The New Truck is a Year Old
I got my vehicle registration notice in the mail this month. That means I’ve had my new truck for one year, now. (It was “new” to me; it was “used” to the dealership.)
After buying and settling into our new house last year, I decided it was time to upgrade from an older-model sedan to a newer-model SUV. So I called my dad and got his input, advice, and help to find the right truck.
My dad loved car dealing. He’d been through the car selling and buying process many times through his years, and it was something he just really enjoyed. A few years before, he had helped us find our minivan. We told him what we were looking for — make, model, color, mileage, price, etc. — and a couple weeks later, he’d found it. Tada! Just like that.
He then quickly found a good buyer for the car the minivan was replacing. He was that good at the whole thing.
So last year, I told him to start looking for an SUV. I told him what I was looking for — less specifically than with the minivan — and a couple weeks later he’d found several vehicles within my range of choices.
In the two weeks while he was searching for me, I had come to be interested in the Ford Escape. It’s an SUV, but it’s not a big bus. The very first vehicle he found for me to look at was a red Mercury Mariner. The Mariner is the same chassis and body style as the Escape, (as is the Mazda Tribute); you can’t easily tell the difference between them without seeing the name plate. But the Mercury name didn’t sit well with me.

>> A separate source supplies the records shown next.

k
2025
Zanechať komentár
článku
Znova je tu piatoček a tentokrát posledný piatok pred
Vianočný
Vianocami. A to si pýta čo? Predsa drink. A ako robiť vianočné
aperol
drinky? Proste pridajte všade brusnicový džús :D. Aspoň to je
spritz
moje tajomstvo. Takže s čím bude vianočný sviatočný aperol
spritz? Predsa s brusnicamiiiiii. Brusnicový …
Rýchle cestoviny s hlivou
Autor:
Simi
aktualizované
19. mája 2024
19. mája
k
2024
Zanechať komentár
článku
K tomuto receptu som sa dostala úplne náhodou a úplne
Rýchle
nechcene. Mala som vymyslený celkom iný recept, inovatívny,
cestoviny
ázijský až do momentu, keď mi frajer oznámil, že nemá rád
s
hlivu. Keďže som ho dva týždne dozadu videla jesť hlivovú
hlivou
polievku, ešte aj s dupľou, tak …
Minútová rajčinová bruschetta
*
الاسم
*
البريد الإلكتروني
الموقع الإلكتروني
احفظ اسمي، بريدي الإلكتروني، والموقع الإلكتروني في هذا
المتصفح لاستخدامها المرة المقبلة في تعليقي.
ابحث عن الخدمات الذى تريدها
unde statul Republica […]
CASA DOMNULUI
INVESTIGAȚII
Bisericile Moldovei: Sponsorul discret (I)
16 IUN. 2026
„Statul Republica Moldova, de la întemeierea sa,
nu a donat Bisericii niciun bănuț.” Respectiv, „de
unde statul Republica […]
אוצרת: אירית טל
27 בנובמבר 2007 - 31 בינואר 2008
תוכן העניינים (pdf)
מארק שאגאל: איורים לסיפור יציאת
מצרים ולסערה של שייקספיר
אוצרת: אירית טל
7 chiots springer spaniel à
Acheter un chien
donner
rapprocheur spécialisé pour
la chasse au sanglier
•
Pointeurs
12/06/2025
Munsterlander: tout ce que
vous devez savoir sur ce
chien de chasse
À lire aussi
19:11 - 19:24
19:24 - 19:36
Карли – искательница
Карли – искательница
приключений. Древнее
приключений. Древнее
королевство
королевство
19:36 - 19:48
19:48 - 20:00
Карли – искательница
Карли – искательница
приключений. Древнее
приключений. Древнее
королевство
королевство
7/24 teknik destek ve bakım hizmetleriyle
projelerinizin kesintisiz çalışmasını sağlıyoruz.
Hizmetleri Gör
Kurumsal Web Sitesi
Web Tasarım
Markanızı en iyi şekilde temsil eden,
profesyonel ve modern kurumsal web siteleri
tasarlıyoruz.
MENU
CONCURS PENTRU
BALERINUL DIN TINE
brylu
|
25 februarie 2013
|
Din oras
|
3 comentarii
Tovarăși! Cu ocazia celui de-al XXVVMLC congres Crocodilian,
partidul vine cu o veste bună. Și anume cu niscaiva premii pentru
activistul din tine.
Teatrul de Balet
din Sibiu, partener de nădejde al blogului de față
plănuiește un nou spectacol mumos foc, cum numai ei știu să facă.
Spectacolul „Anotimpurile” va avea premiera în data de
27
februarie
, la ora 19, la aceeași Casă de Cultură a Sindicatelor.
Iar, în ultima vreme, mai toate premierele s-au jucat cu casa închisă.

“No offense, Dad,” I said, “but a Mercury isn’t my kind of car. It’s my grandparents car.” I mean, I’d never noticed anyone under the age of 60 driving a Mercury.
He nodded, “I understand, son. But you realize it’s the same thing as a Ford Escape, right?”
Yeah, I understood intellectually. But at my gut level, a Mercury was an old person’s car.
So I passed on the Mariner without bothering to look at it in person. Within another couple weeks, he showed me some other vehicles in the same general range that I was looking for: a Jeep, a Honda, and a couple of others. Then he found a Ford Escape. It looked good in the pictures he sent me, and so we went to the dealership for a test drive. Coincidentally, it was the same dealership that had the Mercury Mariner Dad had told me about first.
I test drove the Escape, but there was a wind noise from somewhere that just bugged me enough that I couldn’t sell myself on it. While back at the dealership, after the test drive, the Mariner came into our discussion. “What the heck,” I said, “I’m here, let’s give it a test.”
It was a good looking truck. And it drove great. Yeah, I fell in love with it and bought it. So after all the other SUVs we looked at, and all the other test drives we went on after he showed me that Mariner first thing, I ended up, again going with his first find. Just goes to show, the man knew how to find the right vehicle.
That car shopping experience was the last time my dad was really up and about mostly normal. A few weeks later he went into the hospital for cancer surgery, and things went very bad for several weeks. He never completely recovered from that experience, and six months after helping me find my new truck, he passed away from the cancer.
This license registration renewal letter on my desk is a bitter-sweet reminder of a happy memory.